Boolean layer cakes. Proceedings ORDAL '96

Abstract

A Boolean layer cake is an ordered set obtained from a Boolean lattice 2 n by selecting any number of complete level sets from 2 n and endowing their set union with the order inherited from 2 n . The first Boolean layer cake considered in the literature seems to be the set of all atoms and of all coatoms of 2 n in Dushnik and Miller (1941, Amer. J. Math. 63, 600–610) — what is known today as the standard example of an n-dimensional ordered set. Our intention is 1. (i) to survey the more recent literature on Boolean layer cakes and 2. (ii) to consider some properties of those among them which happen to be lattices (a point of view which seems to be new in this context). As for (i), the dominating part of the work done is about ordered sets consisting of just two layers from 2 n , and within that part, the major theme is their dimension.
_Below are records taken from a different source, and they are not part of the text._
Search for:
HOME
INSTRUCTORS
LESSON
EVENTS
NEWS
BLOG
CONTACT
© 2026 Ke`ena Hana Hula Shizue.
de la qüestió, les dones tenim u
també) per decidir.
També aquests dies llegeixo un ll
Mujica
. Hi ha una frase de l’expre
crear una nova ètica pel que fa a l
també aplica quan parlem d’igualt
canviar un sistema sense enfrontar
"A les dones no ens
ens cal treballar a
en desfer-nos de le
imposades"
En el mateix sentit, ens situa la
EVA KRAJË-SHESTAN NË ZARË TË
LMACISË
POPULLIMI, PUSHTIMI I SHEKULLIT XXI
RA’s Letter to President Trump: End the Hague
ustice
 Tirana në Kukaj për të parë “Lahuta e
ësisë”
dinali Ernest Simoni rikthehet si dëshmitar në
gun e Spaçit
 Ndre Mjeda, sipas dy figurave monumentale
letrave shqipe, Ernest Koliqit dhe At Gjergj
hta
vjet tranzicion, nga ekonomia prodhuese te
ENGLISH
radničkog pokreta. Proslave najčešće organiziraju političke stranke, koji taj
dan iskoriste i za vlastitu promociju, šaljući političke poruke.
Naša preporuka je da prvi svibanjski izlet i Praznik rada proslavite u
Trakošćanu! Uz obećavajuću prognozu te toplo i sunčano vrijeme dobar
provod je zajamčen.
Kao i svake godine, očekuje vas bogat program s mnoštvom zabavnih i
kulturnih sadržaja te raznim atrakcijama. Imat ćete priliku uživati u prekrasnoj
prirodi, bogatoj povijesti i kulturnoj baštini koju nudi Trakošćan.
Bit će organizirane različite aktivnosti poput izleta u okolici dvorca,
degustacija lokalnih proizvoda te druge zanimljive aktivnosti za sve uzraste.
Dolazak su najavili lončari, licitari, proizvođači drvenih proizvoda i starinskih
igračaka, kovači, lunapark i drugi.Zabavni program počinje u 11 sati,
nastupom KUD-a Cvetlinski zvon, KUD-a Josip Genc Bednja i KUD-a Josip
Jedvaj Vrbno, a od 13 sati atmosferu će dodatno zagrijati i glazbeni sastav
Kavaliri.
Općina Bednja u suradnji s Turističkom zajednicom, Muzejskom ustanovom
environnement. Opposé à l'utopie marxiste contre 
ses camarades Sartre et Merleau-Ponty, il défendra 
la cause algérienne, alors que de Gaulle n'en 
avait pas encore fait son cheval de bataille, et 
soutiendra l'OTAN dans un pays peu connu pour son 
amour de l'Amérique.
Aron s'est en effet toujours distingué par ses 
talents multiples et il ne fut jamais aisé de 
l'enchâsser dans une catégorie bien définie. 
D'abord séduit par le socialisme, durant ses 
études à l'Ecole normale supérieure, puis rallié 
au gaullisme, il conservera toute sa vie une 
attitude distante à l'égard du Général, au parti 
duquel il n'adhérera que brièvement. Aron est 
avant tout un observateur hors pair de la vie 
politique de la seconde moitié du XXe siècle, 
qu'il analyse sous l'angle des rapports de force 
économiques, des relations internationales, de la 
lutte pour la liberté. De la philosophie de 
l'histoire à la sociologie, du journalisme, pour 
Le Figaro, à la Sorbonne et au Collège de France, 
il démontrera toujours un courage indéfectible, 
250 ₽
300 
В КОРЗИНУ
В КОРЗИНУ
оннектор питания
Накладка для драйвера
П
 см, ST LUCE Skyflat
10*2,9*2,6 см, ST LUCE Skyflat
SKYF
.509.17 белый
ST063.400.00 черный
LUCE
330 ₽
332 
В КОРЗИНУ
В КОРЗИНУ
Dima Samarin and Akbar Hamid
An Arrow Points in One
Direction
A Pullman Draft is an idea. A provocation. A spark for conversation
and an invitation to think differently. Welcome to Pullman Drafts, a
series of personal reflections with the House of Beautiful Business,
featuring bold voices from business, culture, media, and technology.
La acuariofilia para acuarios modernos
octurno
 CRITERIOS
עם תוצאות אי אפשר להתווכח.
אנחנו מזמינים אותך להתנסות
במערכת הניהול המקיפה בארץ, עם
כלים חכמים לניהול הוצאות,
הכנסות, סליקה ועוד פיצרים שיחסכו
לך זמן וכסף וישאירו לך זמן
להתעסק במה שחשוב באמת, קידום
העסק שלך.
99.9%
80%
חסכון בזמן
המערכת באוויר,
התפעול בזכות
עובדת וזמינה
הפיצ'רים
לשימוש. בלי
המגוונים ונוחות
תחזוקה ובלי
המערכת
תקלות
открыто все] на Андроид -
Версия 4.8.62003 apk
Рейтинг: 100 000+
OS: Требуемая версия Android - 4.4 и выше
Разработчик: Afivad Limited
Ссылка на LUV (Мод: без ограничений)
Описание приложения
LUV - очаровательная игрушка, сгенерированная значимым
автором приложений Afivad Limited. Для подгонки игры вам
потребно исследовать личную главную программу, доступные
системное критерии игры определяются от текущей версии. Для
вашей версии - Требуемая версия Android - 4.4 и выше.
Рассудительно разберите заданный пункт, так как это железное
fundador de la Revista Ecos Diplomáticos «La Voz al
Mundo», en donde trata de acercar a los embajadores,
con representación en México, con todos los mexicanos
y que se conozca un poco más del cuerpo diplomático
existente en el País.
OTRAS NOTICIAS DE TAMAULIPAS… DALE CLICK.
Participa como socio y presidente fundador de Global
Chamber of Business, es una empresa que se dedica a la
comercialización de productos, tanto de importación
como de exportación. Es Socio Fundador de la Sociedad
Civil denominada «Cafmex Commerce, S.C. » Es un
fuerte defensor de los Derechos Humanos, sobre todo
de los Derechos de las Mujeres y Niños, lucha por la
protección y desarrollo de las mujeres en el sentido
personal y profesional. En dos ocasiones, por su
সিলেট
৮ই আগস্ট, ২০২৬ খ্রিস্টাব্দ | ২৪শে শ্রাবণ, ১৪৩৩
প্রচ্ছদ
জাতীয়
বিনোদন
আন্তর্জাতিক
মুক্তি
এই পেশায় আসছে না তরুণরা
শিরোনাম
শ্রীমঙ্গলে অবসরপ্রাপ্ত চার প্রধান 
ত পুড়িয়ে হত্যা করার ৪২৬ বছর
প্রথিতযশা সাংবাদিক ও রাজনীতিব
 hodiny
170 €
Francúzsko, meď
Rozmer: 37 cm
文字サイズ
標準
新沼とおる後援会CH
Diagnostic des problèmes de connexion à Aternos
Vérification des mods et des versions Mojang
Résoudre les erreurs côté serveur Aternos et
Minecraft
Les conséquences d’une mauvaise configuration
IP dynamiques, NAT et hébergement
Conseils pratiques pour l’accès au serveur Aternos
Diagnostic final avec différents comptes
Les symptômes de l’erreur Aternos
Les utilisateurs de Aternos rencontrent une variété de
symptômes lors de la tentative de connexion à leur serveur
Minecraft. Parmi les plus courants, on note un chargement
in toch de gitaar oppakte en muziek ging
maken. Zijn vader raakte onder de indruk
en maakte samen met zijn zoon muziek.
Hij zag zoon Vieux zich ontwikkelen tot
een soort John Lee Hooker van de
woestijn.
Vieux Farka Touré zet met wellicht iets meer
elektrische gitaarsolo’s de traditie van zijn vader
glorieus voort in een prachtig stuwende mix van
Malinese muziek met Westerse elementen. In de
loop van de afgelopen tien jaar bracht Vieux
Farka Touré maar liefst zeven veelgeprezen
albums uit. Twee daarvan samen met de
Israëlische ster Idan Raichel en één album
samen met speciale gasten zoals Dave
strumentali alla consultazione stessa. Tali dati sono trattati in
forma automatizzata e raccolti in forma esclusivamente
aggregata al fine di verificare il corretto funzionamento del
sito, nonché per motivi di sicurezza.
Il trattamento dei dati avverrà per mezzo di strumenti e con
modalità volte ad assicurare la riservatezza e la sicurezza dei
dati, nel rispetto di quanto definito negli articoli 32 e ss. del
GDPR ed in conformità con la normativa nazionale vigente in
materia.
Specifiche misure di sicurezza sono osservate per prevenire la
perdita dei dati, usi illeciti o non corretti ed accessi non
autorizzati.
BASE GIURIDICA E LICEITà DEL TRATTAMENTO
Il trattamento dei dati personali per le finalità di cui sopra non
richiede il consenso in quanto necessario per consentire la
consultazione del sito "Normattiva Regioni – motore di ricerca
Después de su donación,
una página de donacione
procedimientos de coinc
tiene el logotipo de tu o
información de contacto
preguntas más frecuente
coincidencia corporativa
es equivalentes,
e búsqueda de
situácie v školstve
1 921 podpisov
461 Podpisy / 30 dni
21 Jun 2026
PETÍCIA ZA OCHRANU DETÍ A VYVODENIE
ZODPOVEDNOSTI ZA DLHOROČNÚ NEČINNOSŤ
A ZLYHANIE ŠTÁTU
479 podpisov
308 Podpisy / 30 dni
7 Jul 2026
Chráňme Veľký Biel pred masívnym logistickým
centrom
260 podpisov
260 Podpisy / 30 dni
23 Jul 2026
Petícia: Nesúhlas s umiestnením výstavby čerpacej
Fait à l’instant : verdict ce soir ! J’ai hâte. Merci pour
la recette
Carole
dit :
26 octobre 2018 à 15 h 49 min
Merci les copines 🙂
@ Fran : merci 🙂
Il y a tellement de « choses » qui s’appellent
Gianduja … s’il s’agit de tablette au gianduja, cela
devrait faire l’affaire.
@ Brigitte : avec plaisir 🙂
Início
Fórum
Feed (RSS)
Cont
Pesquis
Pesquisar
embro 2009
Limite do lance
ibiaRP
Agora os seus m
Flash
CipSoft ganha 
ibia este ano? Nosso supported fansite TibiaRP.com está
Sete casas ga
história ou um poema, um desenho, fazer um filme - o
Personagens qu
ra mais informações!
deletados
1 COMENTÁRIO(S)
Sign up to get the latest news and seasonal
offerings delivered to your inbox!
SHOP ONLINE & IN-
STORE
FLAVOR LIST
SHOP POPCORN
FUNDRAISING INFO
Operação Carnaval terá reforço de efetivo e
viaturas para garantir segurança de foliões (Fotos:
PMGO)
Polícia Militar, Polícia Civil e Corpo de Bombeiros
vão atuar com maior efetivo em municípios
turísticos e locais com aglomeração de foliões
If n is odd, the two middle levels of 2 n have the same size, and an (open) conjecture now attributed to Havel states that the covering graph of such an ordered sets always admits a Hamiltonian path. Another question is which ordered sets allow an embedding into 2 n or into a 2-layer cake. We also consider the number of isotone self-maps and of order automorphisms of Boolean layer cakes. Further, jump numbers of general layer cakes have been determined. As for (ii), a Boolean layer cake is a lattice iff it consists of consecutive nontrivial levels of 2 n plus top and bottom. Concentrating on the case of 2-layer cakes with levels 2 and 3, we show that these lattices have a large number of large (in a sense to be specified) sublattices. The enumeration and classification of such large sublattices sheds some light on the sublattice spectrum question and shows that there is no polynomial bound (in the size of the underlying lattice) for the number of maximal sublattices of an arbitrary lattice. Sizes of generating sets and computational aspects are also considered.